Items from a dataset
============================================================

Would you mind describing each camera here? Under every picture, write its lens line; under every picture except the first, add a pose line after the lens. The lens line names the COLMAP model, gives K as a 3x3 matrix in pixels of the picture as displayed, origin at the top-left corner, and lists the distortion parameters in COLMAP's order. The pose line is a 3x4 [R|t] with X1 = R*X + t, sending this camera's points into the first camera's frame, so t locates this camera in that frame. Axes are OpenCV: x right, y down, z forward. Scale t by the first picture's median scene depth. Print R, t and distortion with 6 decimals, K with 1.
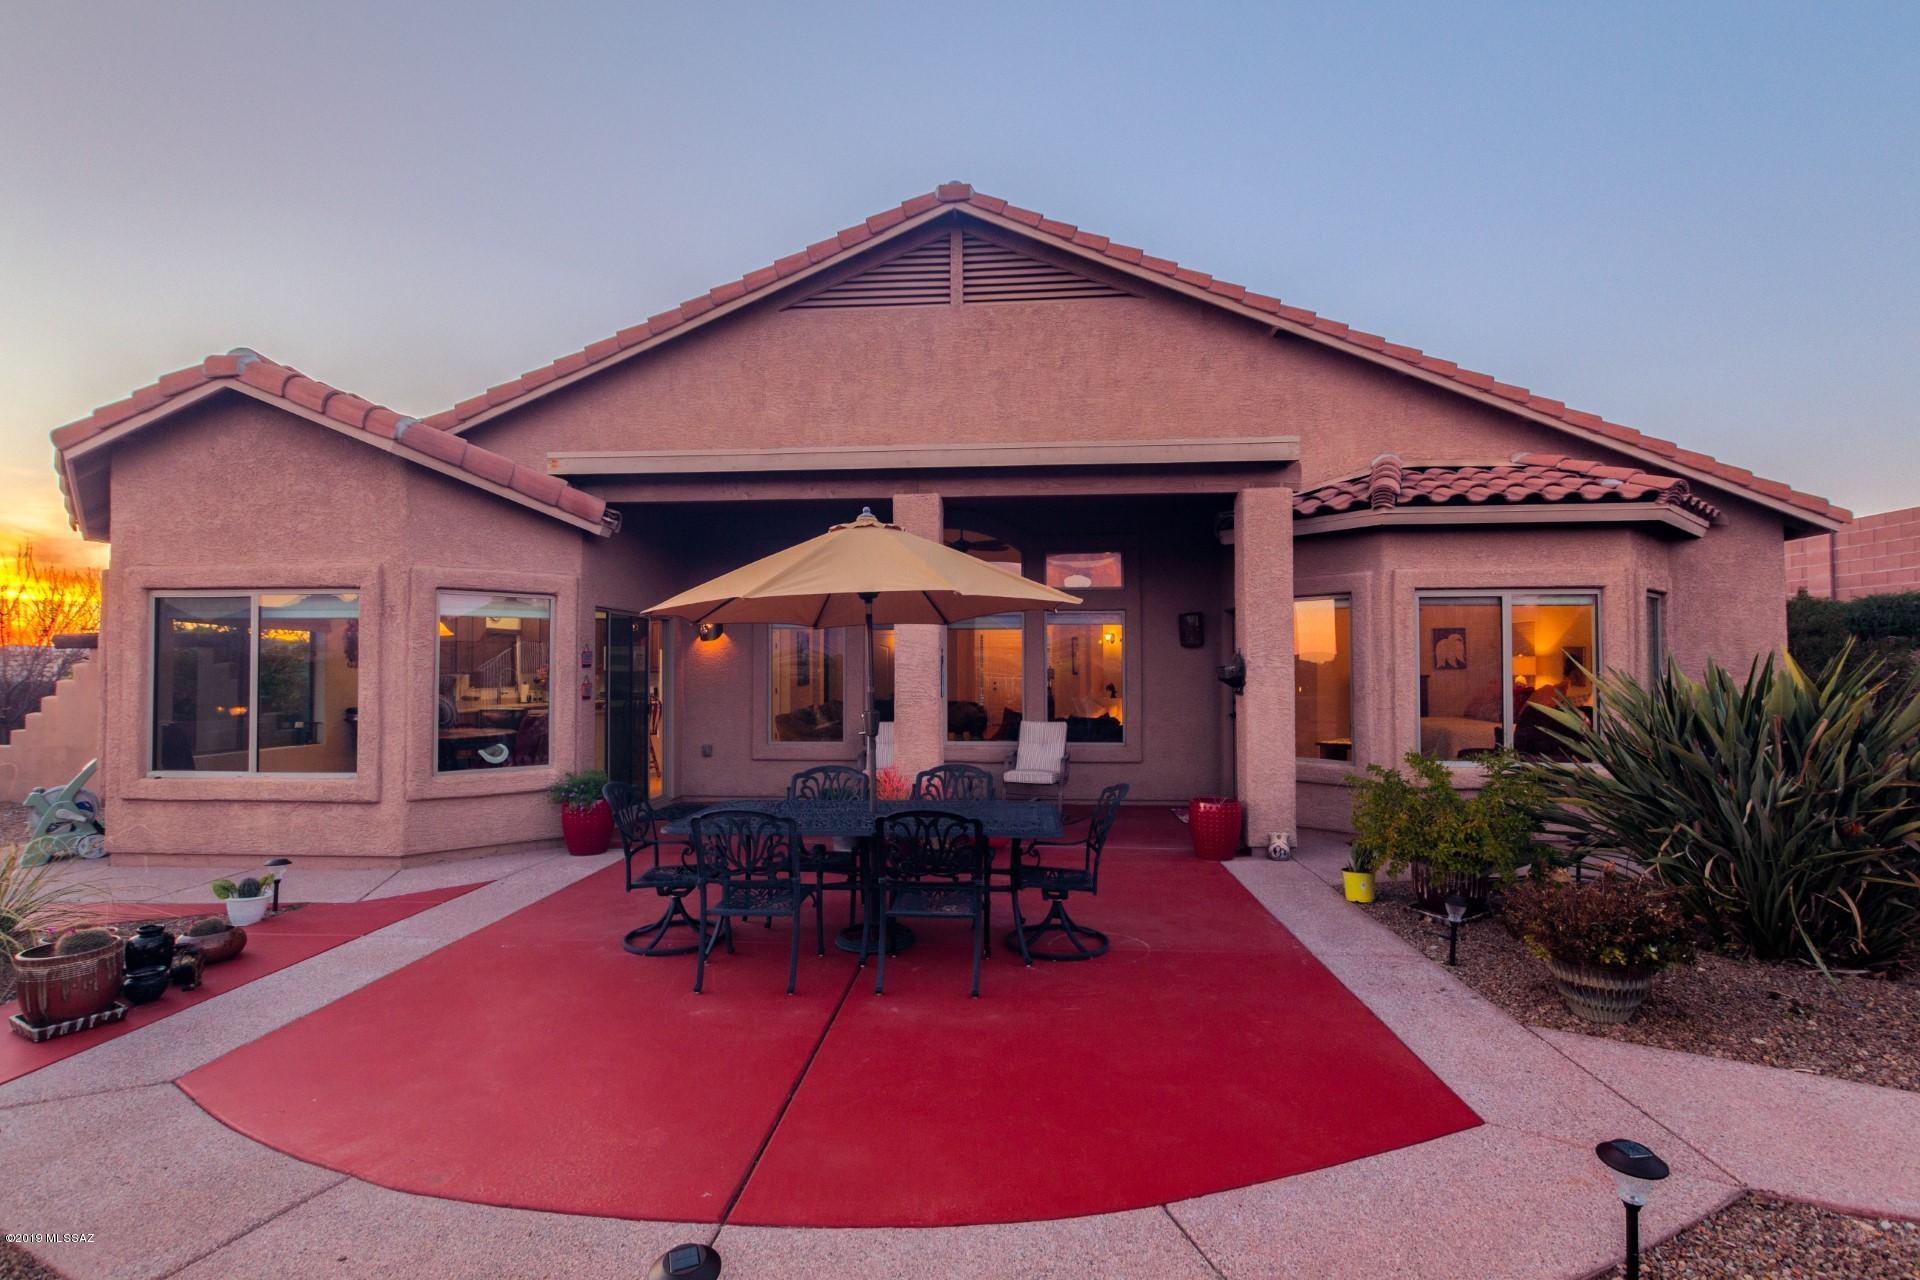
lens RADIAL K [[830.8, 0, 960.5], [0, 830.8, 645.9], [0, 0, 1]] dist [0.013212, -0.000503]
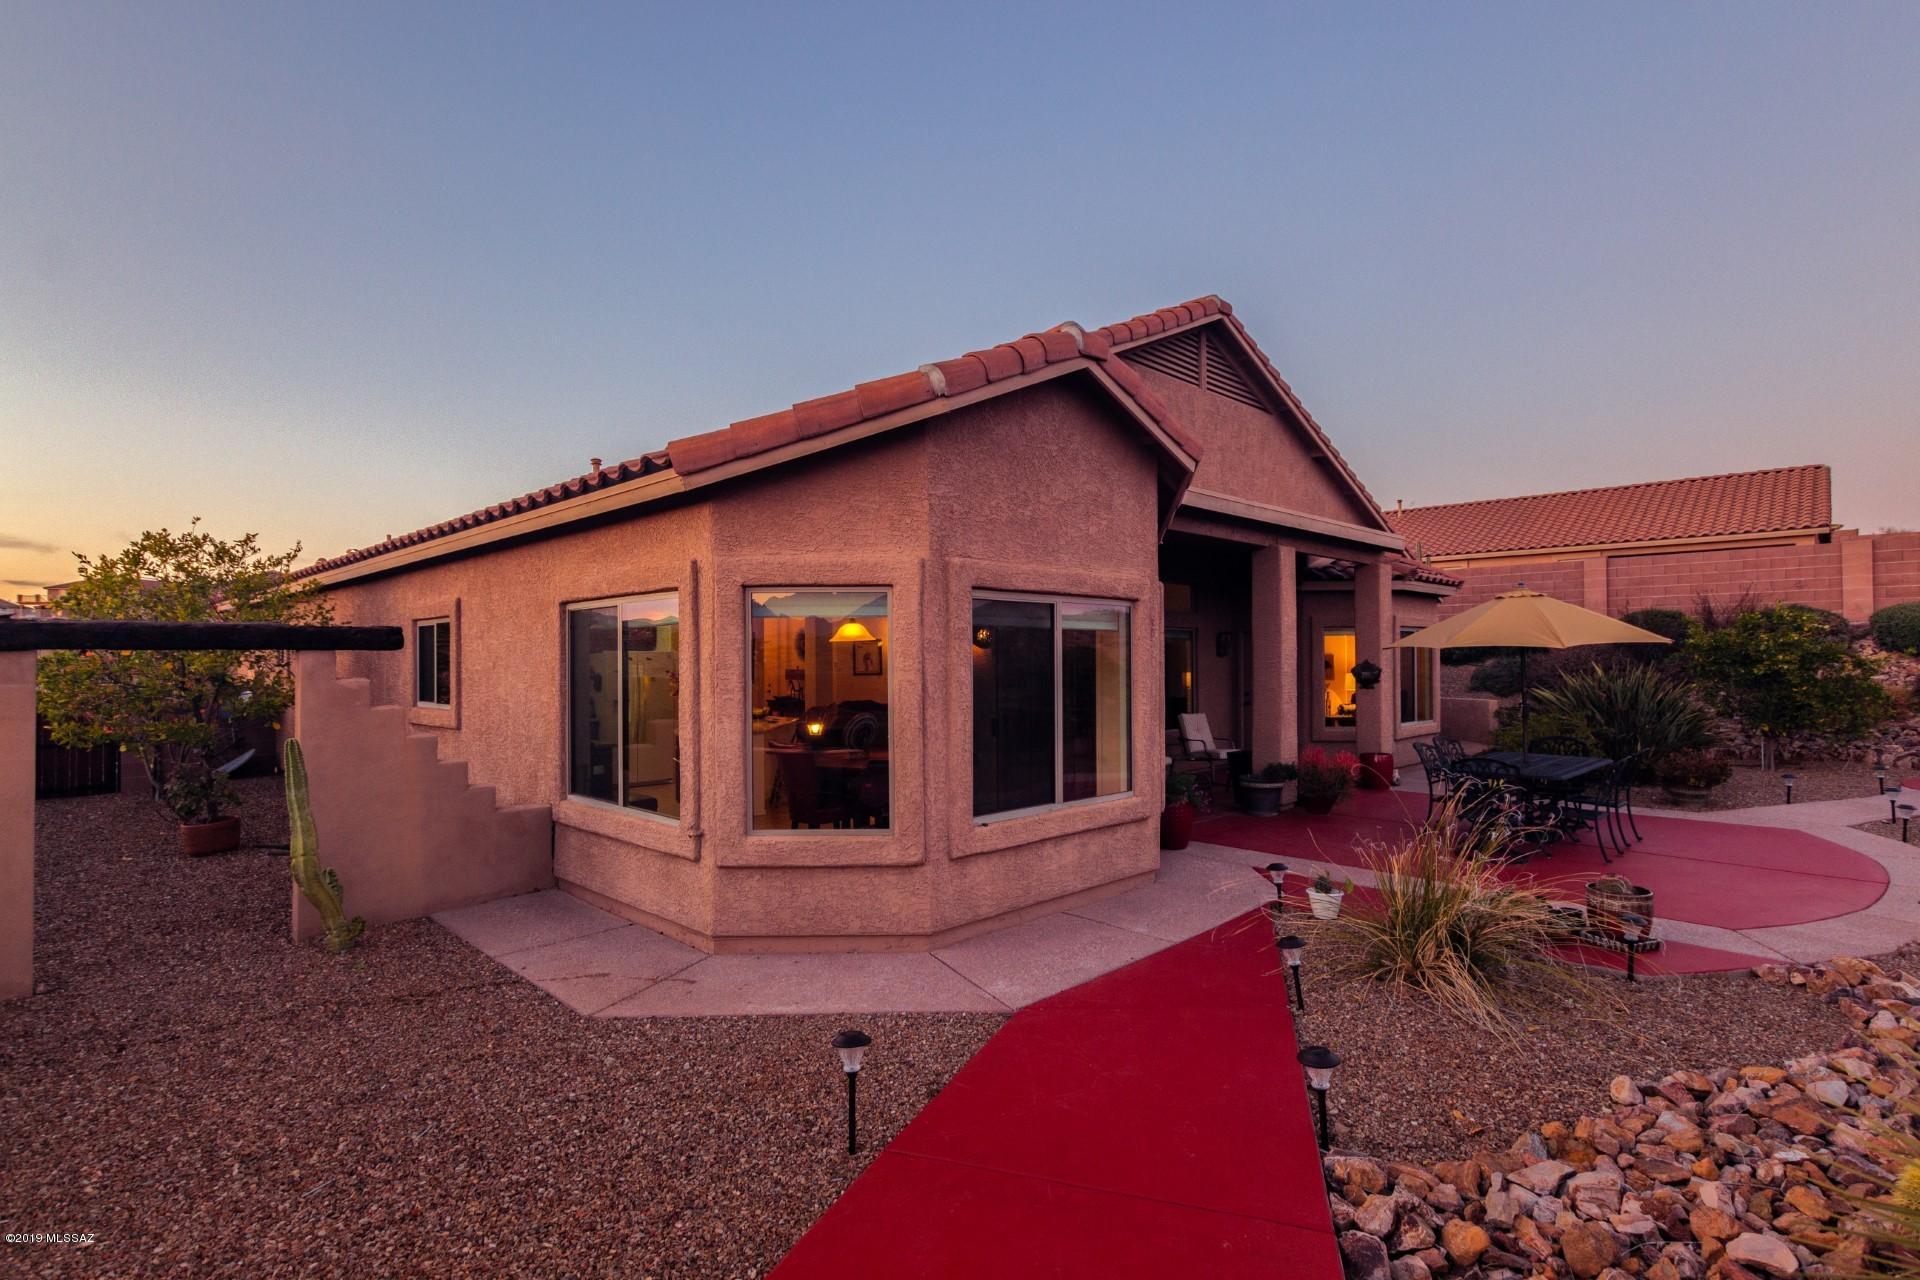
lens RADIAL K [[922.4, 0, 957.8], [0, 922.4, 650.5], [0, 0, 1]] dist [0.001579, 0.000006]
pose [[0.649483, 0.006039, 0.760352, -1.452937], [-0.015216, 0.999871, 0.005056, -0.011778], [-0.760224, -0.014853, 0.649491, 0.399321]]
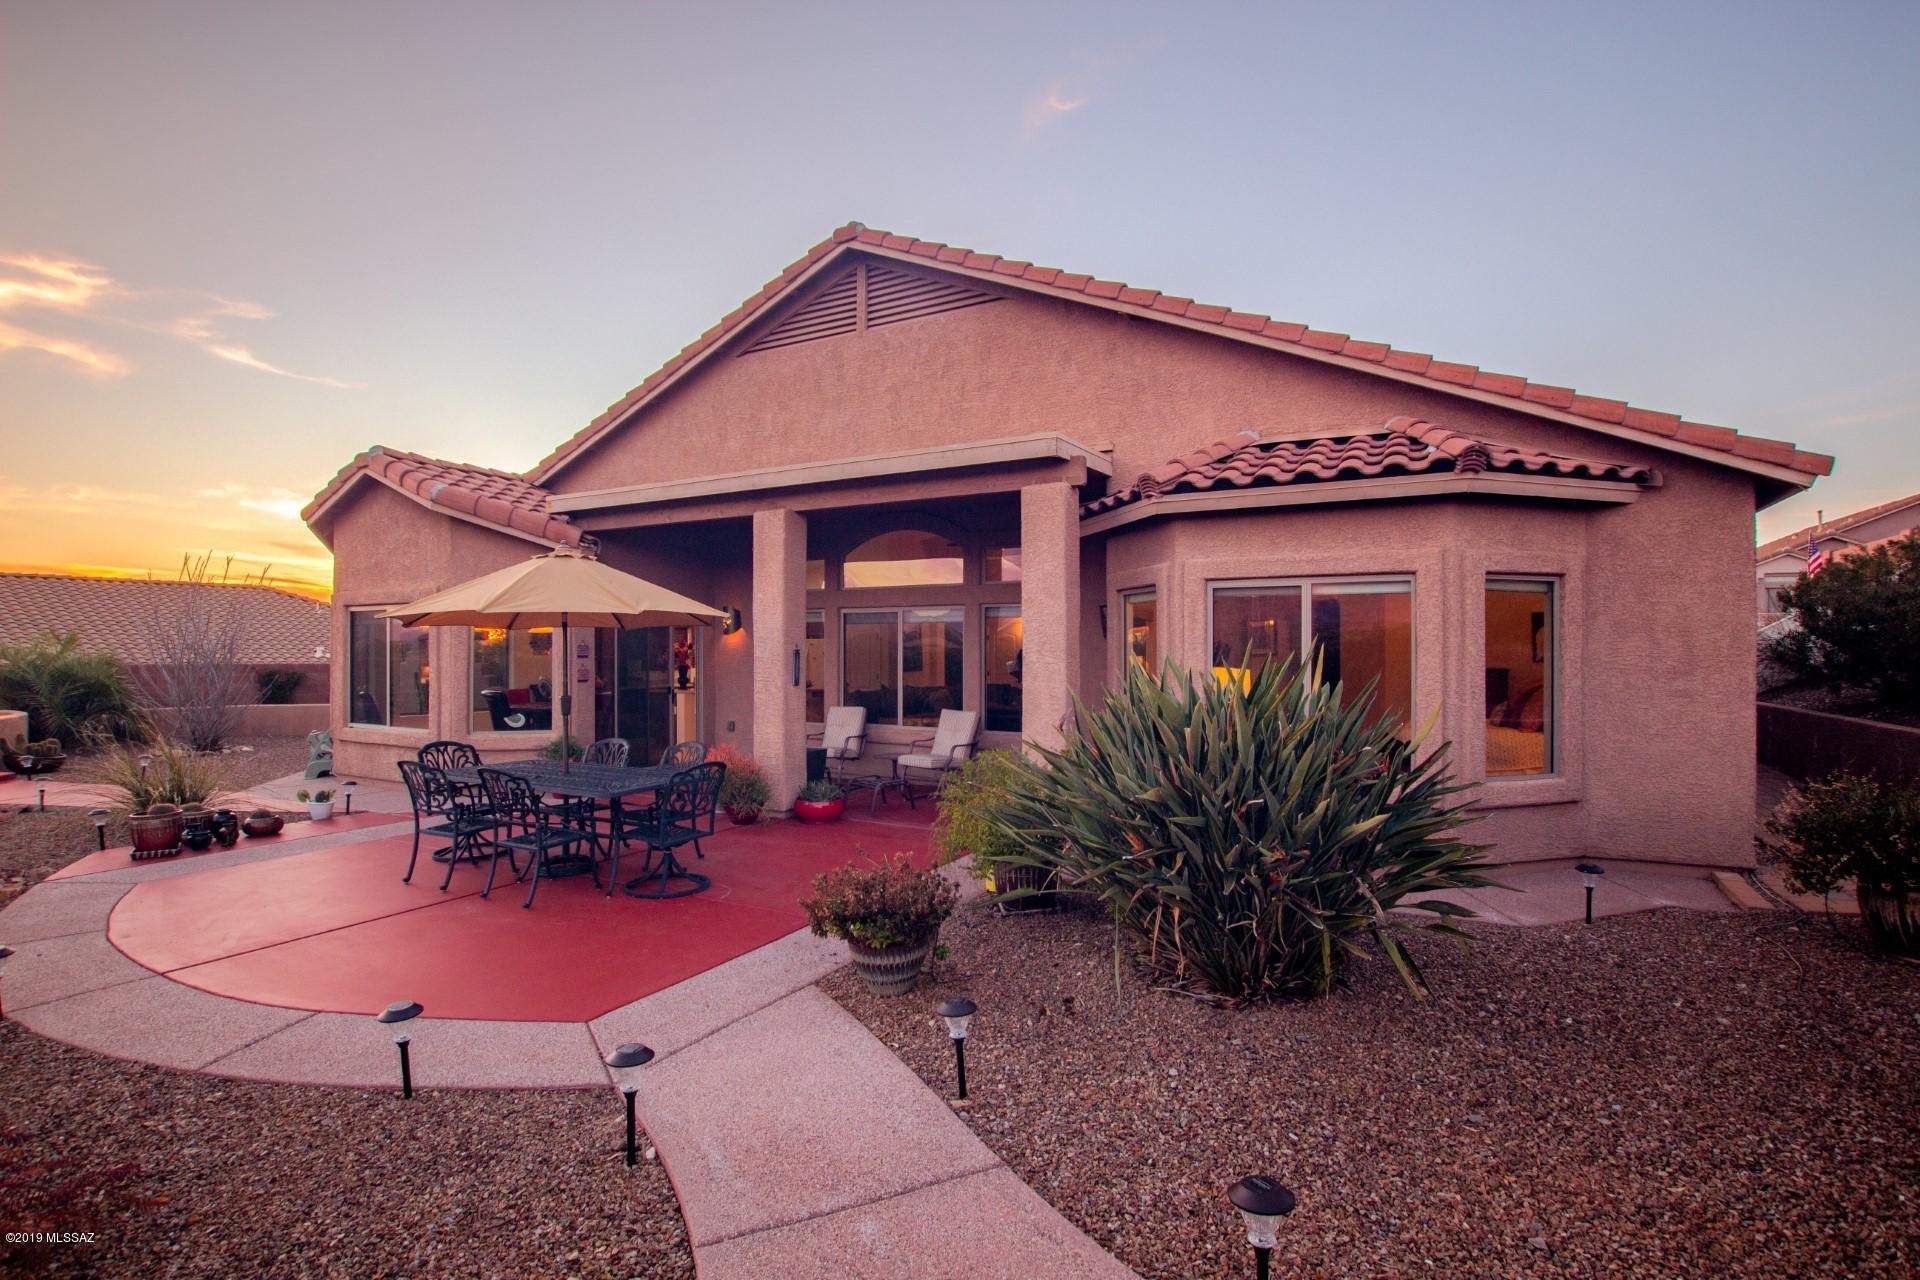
lens RADIAL K [[852.5, 0, 959.9], [0, 852.5, 645.6], [0, 0, 1]] dist [-0.016697, 0.000627]
pose [[0.919322, -0.000029, -0.393506, 0.616144], [0.007291, 0.999830, 0.016961, -0.011448], [0.393438, -0.018462, 0.919166, 0.007452]]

============================================================

■ **INSTRUCTIONS TO FOLLOW**: Each record is to be written out exactly. No picture goes in.

■ **TASK RESULT**:
Would you mind describing each camera here? Under every picture, write its lens line; under every picture except the first, add a pose line after the lens. The lens line names the COLMAP model, gives K as a 3x3 matrix in pixels of the picture as displayed, origin at the top-left corner, and lists the distortion parameters in COLMAP's order. The pose line is a 3x4 [R|t] with X1 = R*X + t, sending this camera's points into the first camera's frame, so t locates this camera in that frame. Axes are OpenCV: x right, y down, z forward. Scale t by the first picture's median scene depth. Print R, t and distortion with 6 decimals, K with 1.
lens RADIAL K [[830.8, 0, 960.5], [0, 830.8, 645.9], [0, 0, 1]] dist [0.013212, -0.000503]
lens RADIAL K [[922.4, 0, 957.8], [0, 922.4, 650.5], [0, 0, 1]] dist [0.001579, 0.000006]
pose [[0.649483, 0.006039, 0.760352, -1.452937], [-0.015216, 0.999871, 0.005056, -0.011778], [-0.760224, -0.014853, 0.649491, 0.399321]]
lens RADIAL K [[852.5, 0, 959.9], [0, 852.5, 645.6], [0, 0, 1]] dist [-0.016697, 0.000627]
pose [[0.919322, -0.000029, -0.393506, 0.616144], [0.007291, 0.999830, 0.016961, -0.011448], [0.393438, -0.018462, 0.919166, 0.007452]]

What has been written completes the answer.